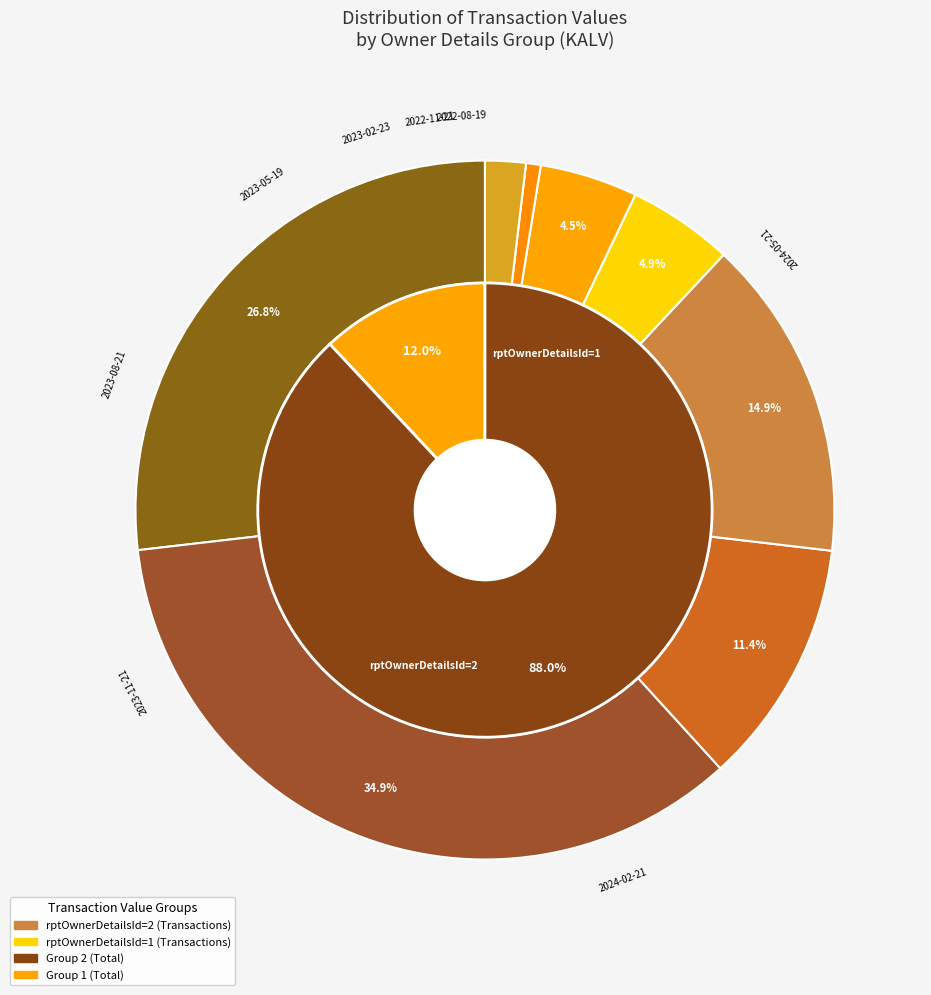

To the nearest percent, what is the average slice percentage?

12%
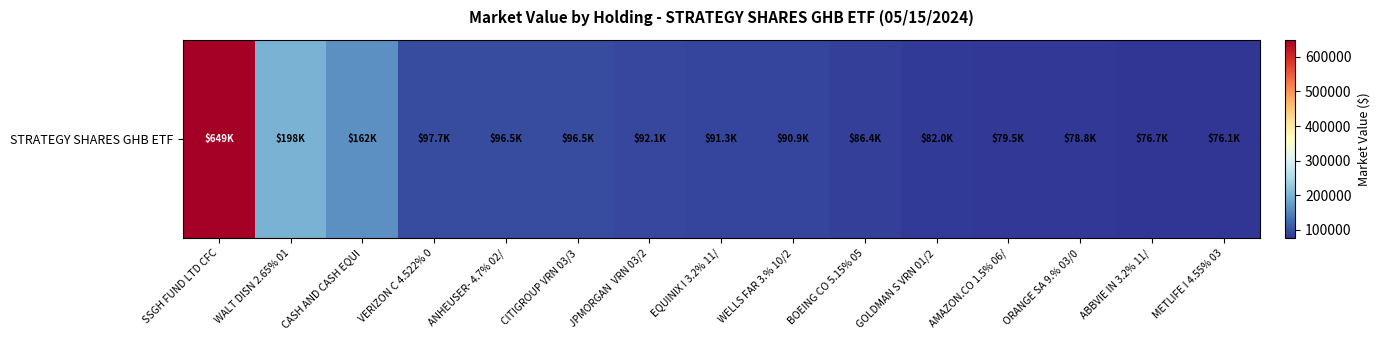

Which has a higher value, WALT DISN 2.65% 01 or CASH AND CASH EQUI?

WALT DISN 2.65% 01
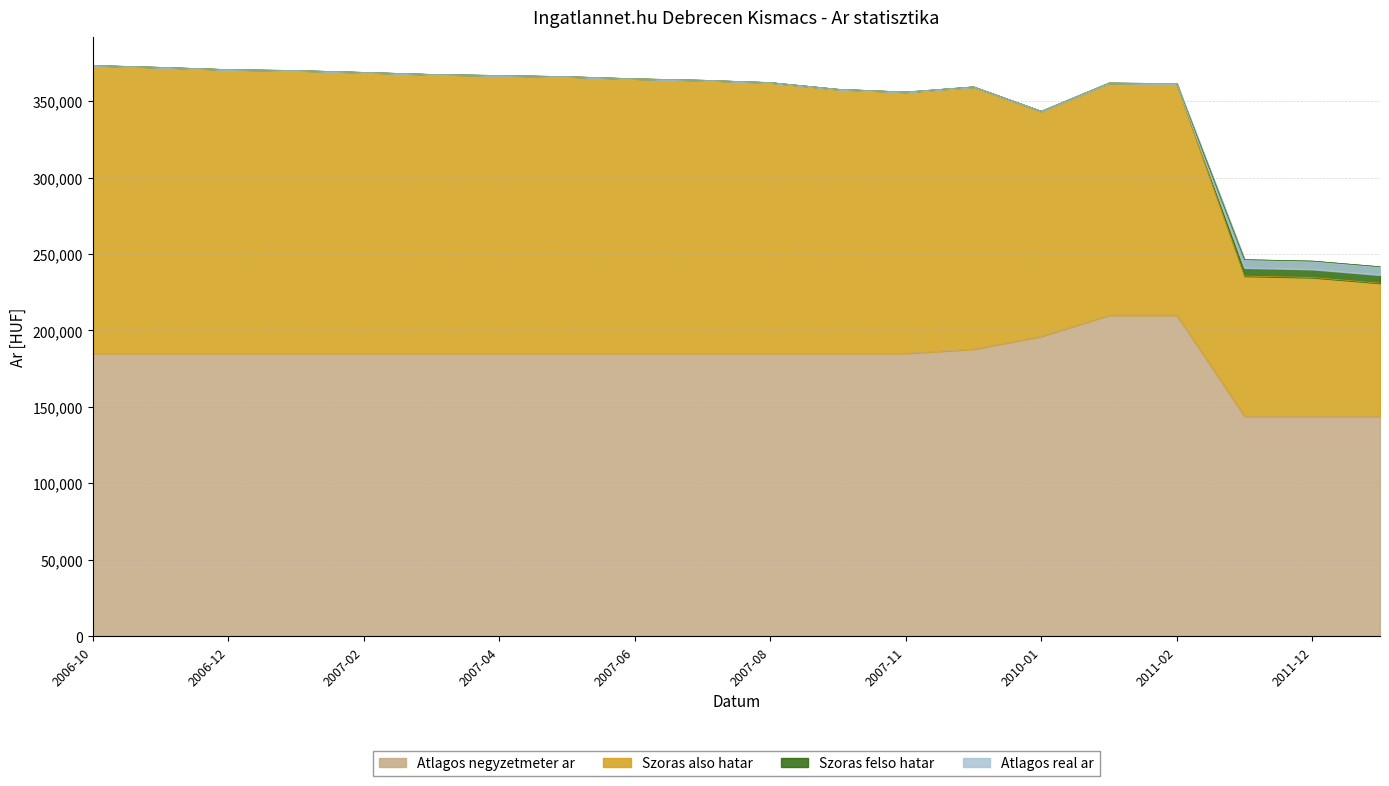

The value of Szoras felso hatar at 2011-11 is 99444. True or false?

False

Work order: Convert the material above into a Markdown table with the columns "Row" and "Line". Start at the line containing "Which has a" and end at the final line of the material, omit blank lines and picture markers, and give one line of text per row with its row number.

Exercise result:
| Row | Line |
|---|---|
| 1 | Which has a higher value, WALT DISN 2.65% 01 or CASH AND CASH EQUI? |
| 2 | WALT DISN 2.65% 01 |
| 3 | The value of Szoras felso hatar at 2011-11 is 99444. True or false? |
| 4 | False |